Ora, sucede que, quando falamos de exames e de acesso à faculdade, estamos a referir-nos a quatro provas: 2 no 11.º e 2 no 12.º. Para além disso, temos dezenas de disciplinas e de matérias em estudo entre o 10.º e o 12.º ano(s).

Os exames cumprem diversas funções - e bem! -, mas não é deles que depende a entrada na faculdade ou a opção por um determinado curso.

A não ser que vingue a teoria, ontem exposta noutro blogue, do sorteio, isto é, sortear os alunos no acesso à faculdade.

Cláudia S. Tomazi disse...

Um dia alguém perguntou-me sobre o ovo de Colombo, enfim o assunto rolou até a discussão de quem nascera por primeiro se o ovo ou a galinha(ave) e nem tanto ruminando, mas a luz do saudável pensamento olhando para o ovo, eis que anterior ao ovo ou a ave a "forma", e que convenhamos possível a presença da luz, mas também a saber a inteligência descreve muitas formas sem a presença da luz, pois o saber em desafiador fora inspirador por construir e atribuir formas ao conhecimento. Creio destas afinidades tal qual o senhor António Mouzinho com relação a Desenho, História da Arte e Geometria Descritiva, matérias de interesse e gosto.

SATANUCHO disse...

clap clap clap , bravo.
caro Mouzinho, assino por baixo

SATANUCHO disse...

aproveito para contar uma historia: há uns anos fui estudar inglês para o instituto britanico e no primeiro dia de aulas (eu era o unico novo aluno) o professor perguntou se queriamos o teste no principio ou no fim da aula (de 3 horas, sacrilégio) eu insurgi-me e protestei, então tinhamos teste todos os dias??? Fui copiosamente gozado por toda a turma e salvo pelo professor que teve pena de mim e me explicou como é que as coisas funcionavam ali, havia teste TODOS os dias e nós podiamos escolher se era ao começo da aula visando a materia do dia anterior ou ao fim visandi a materia do dia. Claro que ao fim de uns meses todos nós refilavamos se o prof se esquecia de nos fazer o teste no fim da aula e essa experiencia guardo-a como uma das mais valiosas da minha vida. testes todos os dias deixam-nos bem preparados para tudo e a vida é um teste todos os dias, ou não?????

Carlos Pires disse...

Os críticos dos exames deviam ser mais coerentes e defender o fim dos concertos musicais e das competições desportivas. É que os músicos e os desportistas treinam durante imensas horas e é certamente injusto que o nervosismo, ou outro azar qualquer, deitem tudo a perder quando se apresentam em público. Por exemplo: se não existissem jogos de futebol mas apenas treinos, o Cristiano Ronaldo não teria passado recentemente por vários embaraços, quando falhou penáltis e golos quase de baliza aberta.

Joaquim Manuel Ildefonso Dias disse...

Professor António Mouzinho;

Para melhor explicitar o meu comentário, e no pressuposto, de que o Senhor concorda com o seguinte principio, que em linhas gerais será assim:

“A obtenção de bons resultados nos exames, não é, condição suficiente e necessária, para que o aluno garanta a correspondência ao padrão que dele se espera, num determinado curso”.

- **Tarefa escrita a**: Converte as linhas que vêm a seguir numa lista JSON de strings, com uma string para cada linha, sem as linhas em branco. Deixa as imagens fora da resposta.

- **Dados fornecidos**:

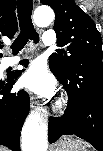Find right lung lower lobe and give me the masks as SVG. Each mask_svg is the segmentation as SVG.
Wrapping results in <instances>:
<instances>
[{"label": "right lung lower lobe", "mask_w": 103, "mask_h": 151, "mask_svg": "<svg viewBox=\"0 0 103 151\" xmlns=\"http://www.w3.org/2000/svg\"><path fill=\"white\" fill-rule=\"evenodd\" d=\"M21 72L0 79V144L20 151V131L29 112V95L24 91L10 93Z\"/></svg>", "instance_id": "98d812e1"}]
</instances>
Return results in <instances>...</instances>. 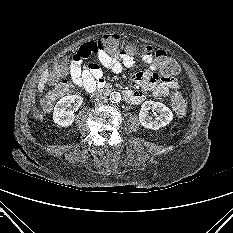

- **Tarefa escrita b**: Copia, do texto sobre os exames e o acesso à faculdade, o trecho que começa em "Ora, sucede que, quando" e segue até "o 12.º ano(s).", sem alterar nada.

- **Resultado do exercício a**:
[
  "Find right lung lower lobe and give me the masks as SVG. Each mask_svg is the segmentation as SVG.",
  "Wrapping results in <instances>:",
  "<instances>",
  "[{\"label\": \"right lung lower lobe\", \"mask_w\": 103, \"mask_h\": 151, \"mask_svg\": \"<svg viewBox=\\\"0 0 103 151\\\" xmlns=\\\"http://www.w3.org/2000/svg\\\"><path fill=\\\"white\\\" fill-rule=\\\"evenodd\\\" d=\\\"M21 72L0 79V144L20 151V131L29 112V95L24 91L10 93Z\\\"/></svg>\", \"instance_id\": \"98d812e1\"}]",
  "</instances>",
  "Return results in <instances>...</instances>. "
]

- **Resultado do exercício b**:
Ora, sucede que, quando falamos de exames e de acesso à faculdade, estamos a referir-nos a quatro provas: 2 no 11.º e 2 no 12.º. Para além disso, temos dezenas de disciplinas e de matérias em estudo entre o 10.º e o 12.º ano(s).